- Born: 15 November 1894 Hanover, Province of Hanover, German Empire
- Died: 23 March 1945 (aged 50) Székesfehérvár, Government of National Unity (Hungary)
- Allegiance: Nazi Germany
- Branch: Wehrmacht
- Service years: 1914-1945
- Rank: Generalleutnant
- Commands: 3rd Infantry Division 44th Infantry Division
- Conflicts: World War II Operation Frühlingserwachen †;
- Awards: Knight's Cross of the Iron Cross

= Hans-Günther von Rost =

German general

Hans-Günther von Rost (15 November 1894 – 23 March 1945) was a German general during World War II. He was a recipient of the Knight's Cross of the Iron Cross. Rost was killed on 23 March 1945 near Székesfehérvár, Hungary.

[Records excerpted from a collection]
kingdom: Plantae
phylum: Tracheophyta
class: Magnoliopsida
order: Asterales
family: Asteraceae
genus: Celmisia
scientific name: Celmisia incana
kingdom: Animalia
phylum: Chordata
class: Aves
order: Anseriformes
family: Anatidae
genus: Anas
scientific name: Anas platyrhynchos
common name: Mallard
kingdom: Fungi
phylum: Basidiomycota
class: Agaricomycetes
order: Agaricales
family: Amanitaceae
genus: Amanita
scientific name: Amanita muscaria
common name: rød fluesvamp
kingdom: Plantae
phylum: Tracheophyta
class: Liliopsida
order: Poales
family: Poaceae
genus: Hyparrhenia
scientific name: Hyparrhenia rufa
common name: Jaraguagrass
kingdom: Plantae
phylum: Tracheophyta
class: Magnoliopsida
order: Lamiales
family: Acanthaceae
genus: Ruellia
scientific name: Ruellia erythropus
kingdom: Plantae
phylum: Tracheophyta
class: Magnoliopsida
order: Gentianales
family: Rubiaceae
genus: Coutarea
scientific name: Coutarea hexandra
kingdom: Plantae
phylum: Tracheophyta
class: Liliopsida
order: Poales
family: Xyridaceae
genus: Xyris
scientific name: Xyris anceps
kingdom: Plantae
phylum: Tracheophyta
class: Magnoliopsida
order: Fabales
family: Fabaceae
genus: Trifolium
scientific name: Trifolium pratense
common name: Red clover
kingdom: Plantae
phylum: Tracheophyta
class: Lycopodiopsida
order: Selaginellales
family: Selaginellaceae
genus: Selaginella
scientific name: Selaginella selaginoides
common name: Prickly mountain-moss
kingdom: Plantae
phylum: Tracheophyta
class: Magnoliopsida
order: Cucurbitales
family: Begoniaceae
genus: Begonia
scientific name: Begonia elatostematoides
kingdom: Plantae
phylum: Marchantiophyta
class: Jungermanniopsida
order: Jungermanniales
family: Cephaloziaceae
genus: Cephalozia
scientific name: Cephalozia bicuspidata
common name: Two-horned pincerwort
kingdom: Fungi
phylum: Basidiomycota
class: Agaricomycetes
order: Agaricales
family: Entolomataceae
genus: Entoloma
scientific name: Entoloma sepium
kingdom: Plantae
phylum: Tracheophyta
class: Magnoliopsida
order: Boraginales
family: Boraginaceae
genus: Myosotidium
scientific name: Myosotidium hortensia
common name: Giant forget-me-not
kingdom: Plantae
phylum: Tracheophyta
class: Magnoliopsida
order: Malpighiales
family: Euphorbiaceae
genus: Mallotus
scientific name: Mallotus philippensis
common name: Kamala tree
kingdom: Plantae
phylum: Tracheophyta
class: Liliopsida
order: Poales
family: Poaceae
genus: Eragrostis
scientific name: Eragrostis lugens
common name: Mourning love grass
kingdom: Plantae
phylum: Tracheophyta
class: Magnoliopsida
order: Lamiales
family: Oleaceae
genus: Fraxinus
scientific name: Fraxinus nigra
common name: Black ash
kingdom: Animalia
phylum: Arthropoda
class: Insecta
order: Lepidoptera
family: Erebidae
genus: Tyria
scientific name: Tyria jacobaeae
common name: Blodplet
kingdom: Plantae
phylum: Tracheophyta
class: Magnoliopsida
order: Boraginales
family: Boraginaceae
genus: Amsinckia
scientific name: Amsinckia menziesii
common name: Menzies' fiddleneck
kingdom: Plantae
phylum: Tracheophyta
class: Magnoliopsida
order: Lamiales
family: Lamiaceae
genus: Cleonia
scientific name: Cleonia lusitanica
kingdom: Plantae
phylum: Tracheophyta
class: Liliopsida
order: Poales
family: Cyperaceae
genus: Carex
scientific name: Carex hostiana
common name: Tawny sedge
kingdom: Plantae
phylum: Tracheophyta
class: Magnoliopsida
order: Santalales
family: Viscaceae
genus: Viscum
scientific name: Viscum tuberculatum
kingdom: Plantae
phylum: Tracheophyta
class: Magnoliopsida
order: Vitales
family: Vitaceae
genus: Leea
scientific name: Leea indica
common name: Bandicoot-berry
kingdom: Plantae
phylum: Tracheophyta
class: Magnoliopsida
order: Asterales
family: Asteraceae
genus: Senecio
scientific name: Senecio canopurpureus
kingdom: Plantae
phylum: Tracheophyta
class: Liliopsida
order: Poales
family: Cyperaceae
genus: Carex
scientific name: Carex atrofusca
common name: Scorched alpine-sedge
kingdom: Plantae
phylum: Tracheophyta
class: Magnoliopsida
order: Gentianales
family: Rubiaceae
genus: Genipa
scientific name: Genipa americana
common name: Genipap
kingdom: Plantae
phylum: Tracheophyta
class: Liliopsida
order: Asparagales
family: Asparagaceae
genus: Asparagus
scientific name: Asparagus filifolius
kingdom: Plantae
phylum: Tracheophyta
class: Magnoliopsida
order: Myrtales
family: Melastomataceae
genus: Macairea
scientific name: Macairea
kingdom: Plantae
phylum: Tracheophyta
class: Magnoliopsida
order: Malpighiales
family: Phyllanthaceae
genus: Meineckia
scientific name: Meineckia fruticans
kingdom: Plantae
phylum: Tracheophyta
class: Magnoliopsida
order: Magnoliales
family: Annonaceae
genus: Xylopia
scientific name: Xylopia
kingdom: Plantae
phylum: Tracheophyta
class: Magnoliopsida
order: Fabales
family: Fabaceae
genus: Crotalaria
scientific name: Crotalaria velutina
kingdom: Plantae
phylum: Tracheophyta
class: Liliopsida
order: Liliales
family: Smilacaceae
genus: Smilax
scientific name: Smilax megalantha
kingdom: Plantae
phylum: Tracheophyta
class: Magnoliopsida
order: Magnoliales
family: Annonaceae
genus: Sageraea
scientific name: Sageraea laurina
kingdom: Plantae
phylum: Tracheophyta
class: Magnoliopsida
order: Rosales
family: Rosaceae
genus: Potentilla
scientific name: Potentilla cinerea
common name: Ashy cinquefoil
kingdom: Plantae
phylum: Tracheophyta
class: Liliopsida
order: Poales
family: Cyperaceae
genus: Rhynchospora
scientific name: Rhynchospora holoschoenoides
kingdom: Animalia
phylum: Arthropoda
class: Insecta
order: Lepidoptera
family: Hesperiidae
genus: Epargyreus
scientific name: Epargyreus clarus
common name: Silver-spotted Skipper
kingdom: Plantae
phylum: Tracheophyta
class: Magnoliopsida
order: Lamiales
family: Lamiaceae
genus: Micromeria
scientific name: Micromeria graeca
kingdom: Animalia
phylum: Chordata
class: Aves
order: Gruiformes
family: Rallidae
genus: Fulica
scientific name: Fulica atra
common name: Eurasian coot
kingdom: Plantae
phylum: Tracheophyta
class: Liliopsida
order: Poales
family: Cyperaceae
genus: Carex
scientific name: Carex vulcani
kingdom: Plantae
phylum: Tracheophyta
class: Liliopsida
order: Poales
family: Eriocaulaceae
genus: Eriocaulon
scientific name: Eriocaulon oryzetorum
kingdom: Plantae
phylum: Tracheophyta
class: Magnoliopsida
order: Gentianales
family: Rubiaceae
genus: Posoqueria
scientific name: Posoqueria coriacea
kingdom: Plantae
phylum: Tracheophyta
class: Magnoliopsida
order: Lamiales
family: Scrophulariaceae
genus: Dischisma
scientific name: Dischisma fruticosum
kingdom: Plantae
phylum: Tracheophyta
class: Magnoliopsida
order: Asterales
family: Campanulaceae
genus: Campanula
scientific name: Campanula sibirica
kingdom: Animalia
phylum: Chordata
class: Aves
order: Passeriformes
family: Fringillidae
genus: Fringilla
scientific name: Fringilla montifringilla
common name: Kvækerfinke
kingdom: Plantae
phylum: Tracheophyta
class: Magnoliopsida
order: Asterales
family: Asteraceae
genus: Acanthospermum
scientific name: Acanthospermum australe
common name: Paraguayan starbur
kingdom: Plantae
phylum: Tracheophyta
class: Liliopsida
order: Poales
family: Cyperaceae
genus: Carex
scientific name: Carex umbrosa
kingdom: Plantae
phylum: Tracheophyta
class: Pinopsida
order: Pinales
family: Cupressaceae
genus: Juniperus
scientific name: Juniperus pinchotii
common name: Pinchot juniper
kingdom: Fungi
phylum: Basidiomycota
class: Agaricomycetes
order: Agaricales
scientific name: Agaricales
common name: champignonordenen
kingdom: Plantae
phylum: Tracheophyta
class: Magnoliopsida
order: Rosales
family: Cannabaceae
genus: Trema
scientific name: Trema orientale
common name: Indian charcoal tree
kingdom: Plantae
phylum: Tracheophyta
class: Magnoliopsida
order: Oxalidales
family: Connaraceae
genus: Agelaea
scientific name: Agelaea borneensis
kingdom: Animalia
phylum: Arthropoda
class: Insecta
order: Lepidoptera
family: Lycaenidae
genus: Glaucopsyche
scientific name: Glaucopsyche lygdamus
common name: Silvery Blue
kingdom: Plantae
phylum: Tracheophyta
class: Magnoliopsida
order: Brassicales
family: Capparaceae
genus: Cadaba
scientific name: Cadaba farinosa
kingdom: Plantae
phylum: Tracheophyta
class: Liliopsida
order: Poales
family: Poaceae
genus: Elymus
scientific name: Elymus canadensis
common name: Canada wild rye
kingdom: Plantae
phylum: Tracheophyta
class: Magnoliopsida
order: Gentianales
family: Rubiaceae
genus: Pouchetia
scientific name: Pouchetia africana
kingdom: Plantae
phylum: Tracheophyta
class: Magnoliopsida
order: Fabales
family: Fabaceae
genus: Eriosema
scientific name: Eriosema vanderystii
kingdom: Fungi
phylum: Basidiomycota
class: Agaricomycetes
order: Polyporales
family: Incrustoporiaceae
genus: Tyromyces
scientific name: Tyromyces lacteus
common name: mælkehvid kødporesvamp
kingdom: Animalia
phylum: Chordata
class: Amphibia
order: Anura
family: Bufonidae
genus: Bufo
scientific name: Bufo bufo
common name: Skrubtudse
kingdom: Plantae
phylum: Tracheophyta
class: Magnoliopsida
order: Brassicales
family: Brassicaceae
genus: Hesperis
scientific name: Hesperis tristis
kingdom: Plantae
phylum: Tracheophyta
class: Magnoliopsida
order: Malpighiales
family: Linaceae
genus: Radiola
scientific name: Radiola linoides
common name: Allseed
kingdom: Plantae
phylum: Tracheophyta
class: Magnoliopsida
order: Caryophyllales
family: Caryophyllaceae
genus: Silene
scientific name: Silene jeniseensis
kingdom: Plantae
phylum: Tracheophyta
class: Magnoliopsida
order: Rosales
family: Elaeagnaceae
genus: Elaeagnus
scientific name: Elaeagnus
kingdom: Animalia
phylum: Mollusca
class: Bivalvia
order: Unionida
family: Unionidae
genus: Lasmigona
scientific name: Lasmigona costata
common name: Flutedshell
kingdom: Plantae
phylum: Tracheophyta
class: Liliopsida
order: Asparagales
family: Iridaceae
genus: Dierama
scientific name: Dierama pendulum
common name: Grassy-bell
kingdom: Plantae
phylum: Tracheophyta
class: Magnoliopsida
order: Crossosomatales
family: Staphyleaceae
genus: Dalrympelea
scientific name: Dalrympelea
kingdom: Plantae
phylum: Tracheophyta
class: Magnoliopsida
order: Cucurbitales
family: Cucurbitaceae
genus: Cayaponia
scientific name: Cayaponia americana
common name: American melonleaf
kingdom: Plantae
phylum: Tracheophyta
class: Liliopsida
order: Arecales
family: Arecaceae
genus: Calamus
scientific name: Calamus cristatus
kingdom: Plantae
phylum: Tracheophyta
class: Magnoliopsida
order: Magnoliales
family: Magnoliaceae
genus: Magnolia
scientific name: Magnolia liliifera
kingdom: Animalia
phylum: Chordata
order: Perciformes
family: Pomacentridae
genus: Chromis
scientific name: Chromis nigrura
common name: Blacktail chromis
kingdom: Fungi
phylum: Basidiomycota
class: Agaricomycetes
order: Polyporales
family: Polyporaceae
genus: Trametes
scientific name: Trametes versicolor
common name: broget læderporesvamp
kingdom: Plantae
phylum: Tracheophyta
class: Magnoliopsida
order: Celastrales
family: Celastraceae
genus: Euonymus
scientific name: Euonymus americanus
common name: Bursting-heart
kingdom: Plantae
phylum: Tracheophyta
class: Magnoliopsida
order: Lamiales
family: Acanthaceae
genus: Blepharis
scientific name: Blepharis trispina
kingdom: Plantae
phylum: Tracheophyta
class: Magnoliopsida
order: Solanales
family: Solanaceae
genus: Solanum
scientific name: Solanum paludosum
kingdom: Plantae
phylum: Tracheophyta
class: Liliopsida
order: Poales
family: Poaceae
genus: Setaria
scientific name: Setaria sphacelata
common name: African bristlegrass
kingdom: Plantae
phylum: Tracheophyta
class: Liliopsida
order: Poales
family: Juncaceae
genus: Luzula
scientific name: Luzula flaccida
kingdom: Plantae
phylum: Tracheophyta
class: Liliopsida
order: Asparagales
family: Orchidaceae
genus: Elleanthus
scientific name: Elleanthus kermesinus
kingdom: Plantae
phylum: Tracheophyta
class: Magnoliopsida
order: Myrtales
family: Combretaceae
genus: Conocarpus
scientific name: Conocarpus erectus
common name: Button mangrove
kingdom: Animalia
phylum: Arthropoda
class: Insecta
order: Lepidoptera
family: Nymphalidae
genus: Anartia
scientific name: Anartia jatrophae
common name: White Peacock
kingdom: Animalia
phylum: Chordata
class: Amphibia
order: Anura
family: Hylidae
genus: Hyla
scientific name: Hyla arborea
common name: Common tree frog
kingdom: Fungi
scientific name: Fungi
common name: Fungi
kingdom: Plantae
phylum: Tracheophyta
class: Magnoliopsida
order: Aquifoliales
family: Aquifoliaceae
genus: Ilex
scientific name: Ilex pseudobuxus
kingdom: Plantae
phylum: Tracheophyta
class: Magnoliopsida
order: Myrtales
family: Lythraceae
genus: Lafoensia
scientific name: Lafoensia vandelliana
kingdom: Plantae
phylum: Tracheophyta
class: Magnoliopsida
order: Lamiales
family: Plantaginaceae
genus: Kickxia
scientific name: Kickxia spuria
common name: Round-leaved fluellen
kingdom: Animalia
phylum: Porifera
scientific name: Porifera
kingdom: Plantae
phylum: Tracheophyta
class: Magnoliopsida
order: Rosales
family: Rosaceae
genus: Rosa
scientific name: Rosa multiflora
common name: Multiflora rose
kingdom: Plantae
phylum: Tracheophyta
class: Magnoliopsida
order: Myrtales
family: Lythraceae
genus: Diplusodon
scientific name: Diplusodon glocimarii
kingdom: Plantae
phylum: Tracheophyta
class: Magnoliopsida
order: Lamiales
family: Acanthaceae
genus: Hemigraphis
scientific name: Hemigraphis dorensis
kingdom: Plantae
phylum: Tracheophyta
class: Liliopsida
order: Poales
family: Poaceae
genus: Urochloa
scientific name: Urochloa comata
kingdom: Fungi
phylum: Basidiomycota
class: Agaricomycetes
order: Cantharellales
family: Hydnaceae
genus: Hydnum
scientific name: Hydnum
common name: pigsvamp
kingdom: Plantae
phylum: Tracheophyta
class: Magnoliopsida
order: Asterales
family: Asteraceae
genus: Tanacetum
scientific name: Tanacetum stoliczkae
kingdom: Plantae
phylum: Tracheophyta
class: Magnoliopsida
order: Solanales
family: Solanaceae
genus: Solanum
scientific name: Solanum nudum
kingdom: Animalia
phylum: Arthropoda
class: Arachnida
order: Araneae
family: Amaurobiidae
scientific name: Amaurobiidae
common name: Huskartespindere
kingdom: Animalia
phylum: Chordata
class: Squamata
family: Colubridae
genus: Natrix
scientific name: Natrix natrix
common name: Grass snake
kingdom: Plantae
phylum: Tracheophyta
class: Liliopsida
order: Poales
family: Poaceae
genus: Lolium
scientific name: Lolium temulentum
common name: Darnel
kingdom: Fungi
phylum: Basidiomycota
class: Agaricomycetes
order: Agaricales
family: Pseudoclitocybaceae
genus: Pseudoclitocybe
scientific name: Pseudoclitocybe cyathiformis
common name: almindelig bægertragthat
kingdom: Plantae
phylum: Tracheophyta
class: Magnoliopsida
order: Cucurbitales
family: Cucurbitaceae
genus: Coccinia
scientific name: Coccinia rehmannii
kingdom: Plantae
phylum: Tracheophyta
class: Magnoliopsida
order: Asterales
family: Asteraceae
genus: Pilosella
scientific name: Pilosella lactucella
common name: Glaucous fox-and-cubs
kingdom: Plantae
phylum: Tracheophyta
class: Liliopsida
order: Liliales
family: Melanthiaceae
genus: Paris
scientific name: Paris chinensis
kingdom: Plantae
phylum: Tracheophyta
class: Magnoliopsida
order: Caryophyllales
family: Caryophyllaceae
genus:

_Stated exercise A_: List every place name that appears in the "Born" and "Died" lines of the Hans-Günther von Rost biography.
_Stated exercise B_: Reproduce the lines of the records from the line with "phylum: Marchantiophyta" up to and including the line with "scientific name: Leea indica".
The text and the records bear no relation to one another.

_Exercise answer A_: Hanover; Province of Hanover; German Empire; Székesfehérvár; Government of National Unity (Hungary)

_Exercise answer B_:
phylum: Marchantiophyta
class: Jungermanniopsida
order: Jungermanniales
family: Cephaloziaceae
genus: Cephalozia
scientific name: Cephalozia bicuspidata
common name: Two-horned pincerwort
kingdom: Fungi
phylum: Basidiomycota
class: Agaricomycetes
order: Agaricales
family: Entolomataceae
genus: Entoloma
scientific name: Entoloma sepium
kingdom: Plantae
phylum: Tracheophyta
class: Magnoliopsida
order: Boraginales
family: Boraginaceae
genus: Myosotidium
scientific name: Myosotidium hortensia
common name: Giant forget-me-not
kingdom: Plantae
phylum: Tracheophyta
class: Magnoliopsida
order: Malpighiales
family: Euphorbiaceae
genus: Mallotus
scientific name: Mallotus philippensis
common name: Kamala tree
kingdom: Plantae
phylum: Tracheophyta
class: Liliopsida
order: Poales
family: Poaceae
genus: Eragrostis
scientific name: Eragrostis lugens
common name: Mourning love grass
kingdom: Plantae
phylum: Tracheophyta
class: Magnoliopsida
order: Lamiales
family: Oleaceae
genus: Fraxinus
scientific name: Fraxinus nigra
common name: Black ash
kingdom: Animalia
phylum: Arthropoda
class: Insecta
order: Lepidoptera
family: Erebidae
genus: Tyria
scientific name: Tyria jacobaeae
common name: Blodplet
kingdom: Plantae
phylum: Tracheophyta
class: Magnoliopsida
order: Boraginales
family: Boraginaceae
genus: Amsinckia
scientific name: Amsinckia menziesii
common name: Menzies' fiddleneck
kingdom: Plantae
phylum: Tracheophyta
class: Magnoliopsida
order: Lamiales
family: Lamiaceae
genus: Cleonia
scientific name: Cleonia lusitanica
kingdom: Plantae
phylum: Tracheophyta
class: Liliopsida
order: Poales
family: Cyperaceae
genus: Carex
scientific name: Carex hostiana
common name: Tawny sedge
kingdom: Plantae
phylum: Tracheophyta
class: Magnoliopsida
order: Santalales
family: Viscaceae
genus: Viscum
scientific name: Viscum tuberculatum
kingdom: Plantae
phylum: Tracheophyta
class: Magnoliopsida
order: Vitales
family: Vitaceae
genus: Leea
scientific name: Leea indica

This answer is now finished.